Science Education: Who's Ahead?

We've heard that America is floundering in science and that even India and China graduate more engineers and are more dedicated to science than the U.S. Maybe some of this is bravado, for instance abroad, foreigners sometimes brag to visitors that "all the doctors in America are from [fill in the blank]". And although many are, some of this is nationalism speaking. Acronym Required previously commented on the international sport of berating American students in the article "A Fine Balance".

It continues. The other day on NPR, a caller chastised American youth for being obsessed with movie stars, whereas in India, he said, kids were really focused on science and math. He did not mention that actually, in India, movie stars are sometimes elevated to Gods. Nor did he mention that sometimes those who work in Bollywood move on to Indian politics, just like the U.S., or land prestigious careers at engineering schools. Is this a threat?

And are the graduation numbers real, do they matter?

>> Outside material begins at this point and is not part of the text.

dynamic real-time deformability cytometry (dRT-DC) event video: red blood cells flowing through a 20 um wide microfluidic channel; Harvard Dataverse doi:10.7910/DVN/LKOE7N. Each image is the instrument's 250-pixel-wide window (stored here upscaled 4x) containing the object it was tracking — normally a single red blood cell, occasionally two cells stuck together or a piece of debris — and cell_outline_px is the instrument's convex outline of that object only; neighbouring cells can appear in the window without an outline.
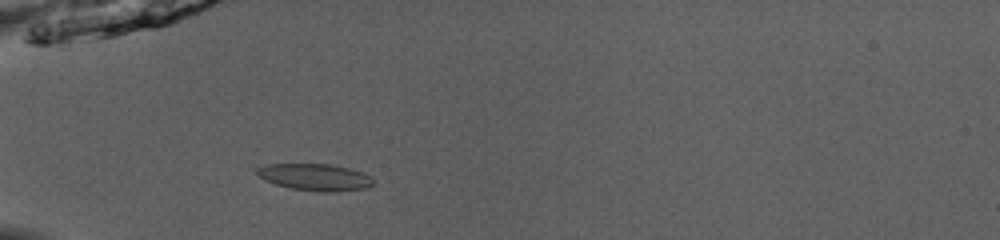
{"species": "common noctule bat (a hibernating species)", "species_latin": "Nyctalus noctula", "temperature_condition": "room temperature", "stored_images_in_passage": 51, "camera_frame_rate_fps": 3000, "um_per_image_px": 0.085, "animal": {"sex": "male", "body_mass_g": 13.0, "forearm_length_mm": 53.1}, "frame": {"image": 1, "passage_image": 18, "time_ms": 5.667, "image_size_px": [1000, 240], "cell_outline_px": [[372, 184], [364, 188], [332, 192], [320, 192], [292, 188], [276, 184], [260, 176], [256, 172], [256, 168], [268, 164], [328, 164], [348, 168], [360, 172], [368, 176], [372, 180]], "centroid_in_image_um": [26.75, 15.05], "position_along_channel_um": 58.3, "area_um2": 17.69}}
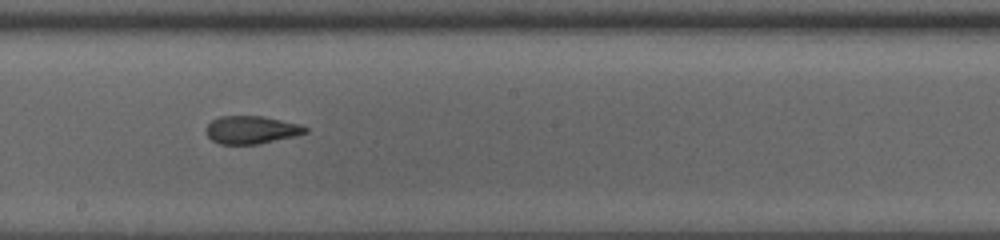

Vivek Wadhwa wrote an article in BusinessWeek this week; "About That Engineering Gap...", to correct previous statistics for the graduation rates that were widely reported in the media. The numbers for India and China were inflated he said, because of various interpretations of words like "engineer" and "degree", in different languages. By the author's count, the popular statistics noting 70,000 engineer graduates each year in the U.S., 350,000 in India and 600,000 in China are wrong. Rather he says 137,437 graduate from U.S. schools, 112,000 in India, and about 351,537 (loosely counting) graduate in China. The full report is published here at Duke, where the author now works.

Not that we should sigh in deep relief, slouch in our lazyboys with a bag of microwave popcorn and ogle over 'Desperate Housewives' - or whatever voyeuristic disaster tale is in play this week - while our kids plead for algebra help in the background.

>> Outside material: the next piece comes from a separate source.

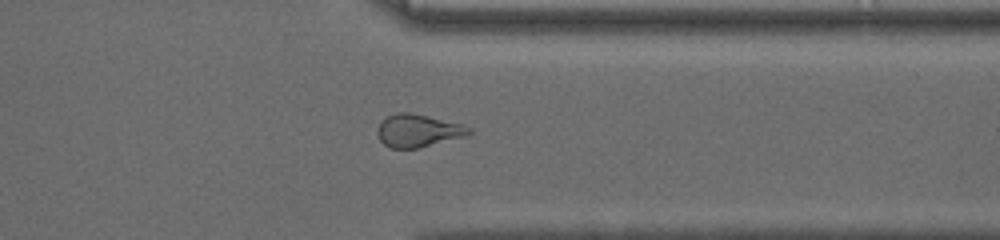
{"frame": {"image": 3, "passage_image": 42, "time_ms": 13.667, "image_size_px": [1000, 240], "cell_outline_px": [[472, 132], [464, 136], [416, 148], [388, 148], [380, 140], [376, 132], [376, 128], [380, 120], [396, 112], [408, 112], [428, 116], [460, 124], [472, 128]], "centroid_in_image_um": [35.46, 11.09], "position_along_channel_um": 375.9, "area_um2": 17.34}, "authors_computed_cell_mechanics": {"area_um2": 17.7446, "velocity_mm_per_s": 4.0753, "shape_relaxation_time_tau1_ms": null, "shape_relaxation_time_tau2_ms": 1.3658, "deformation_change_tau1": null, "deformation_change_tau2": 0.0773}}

Yes, the spurious statistics were used in the recent National Academy of Science, National Academy of Engineering, and Institute of Medicine's report on science education (or lack of) in the U.S.. Acronym Required wrote about the report here. But those numbers are only a part of the picture, one of many indicators that the nation is struggling, some would say floundering, to successfully redefine its presence in science and technology education, employment and competitiveness. As Wadhwa says:

"[O]ur higher education system isn't in trouble -- in fact, it's still the world's best. We spend the most on research, produce the most patents, have the most innovative curriculum, and educate many of the world's leaders."

He says that claiming we have a weak education system will only make it weak. Perhaps the U.S. needs coaching in "technology education" marketing?

We reported last week in Burning Bridges" that "The Numbers Guy" also wrote an column in the Wall Street Journal stating that the graduation numbers seemed suspect.